The second announcement came a week later when Tri-State announced action items for its Responsible Energy Plan. These action items helped to address some of the questions about the retirement of Colorado and New Mexico coal generation. The action items that are part of its energy transition align with the state regulatory changes that were introduced and passed in 2019.
According to Tri-State, its clean energy transition significantly expands renewable energy generation, reduces greenhouse gas emissions, extends the benefits of a clean grid, and will share more flexibility for self-generation with members. Some of the Responsible Energy Plan action items include: increasing renewables to 50 percent of energy consumed by members by 2024; reducing emissions with the closure of all coal plants operated by Tri-State; increasing member flexibility to develop more local, self-supplied renewable energy; extending benefits of a clean grid through expanded electric vehicle infrastructure and beneficial electrification programs.
What do these changes mean to MVEA members? As I have shared in the past, since Tri-State is MVEA’s wholesale power supplier, any policy or change that impacts Tri-State, has a potential to impact MVEA members. According to Tri-State, the changes will not impact rates or reliability. The end goal is a cleaner grid and a reduction in emissions. Tri-State’s leadership and board of director’s are unified in their goal to create a lower-cost wholesale power portfolio that is both clean and reliable.

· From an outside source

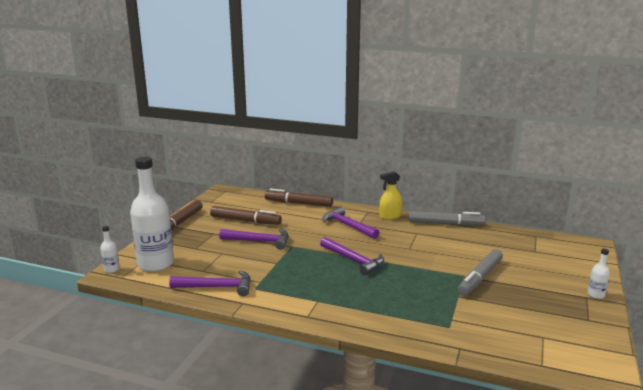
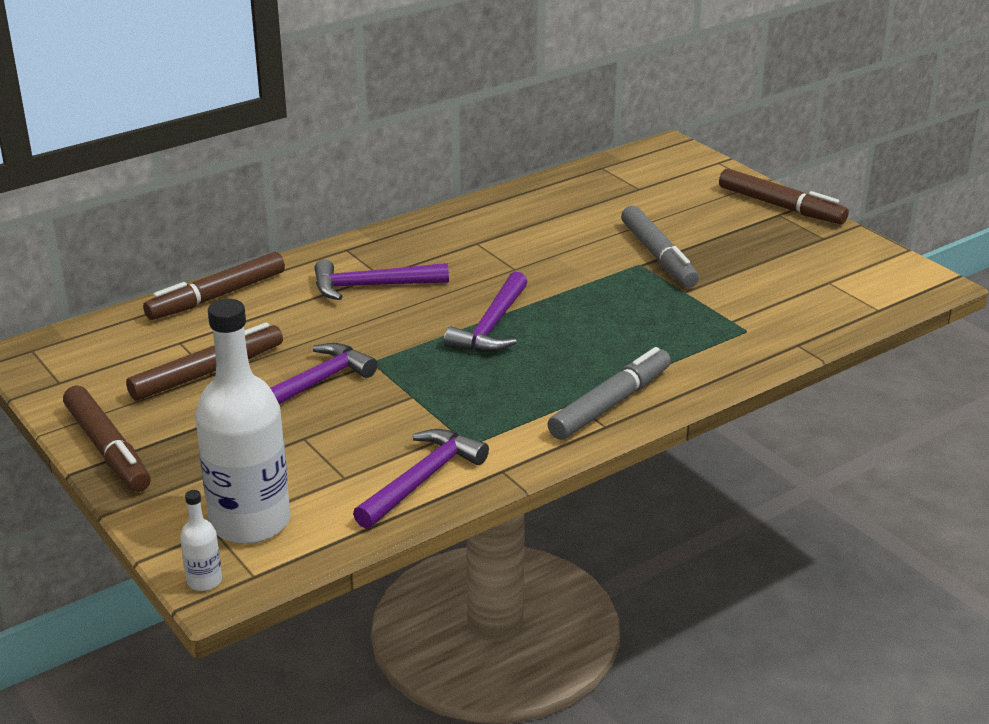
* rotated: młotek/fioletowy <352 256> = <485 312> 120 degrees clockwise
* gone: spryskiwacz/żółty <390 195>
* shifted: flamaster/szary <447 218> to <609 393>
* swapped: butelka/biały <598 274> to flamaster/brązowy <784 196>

According to the most recent Energy Information Association report that looks at national energy use data, Tri-State is not alone in its energy transition. The current long-term forecast indicates renewables will be the largest source of electricity after 2045, a forecast that Tri-State is proud to support. “We’re not just changing direction, we’re emerging as the leader of the energy transition,” Highley shared when the actions were announced.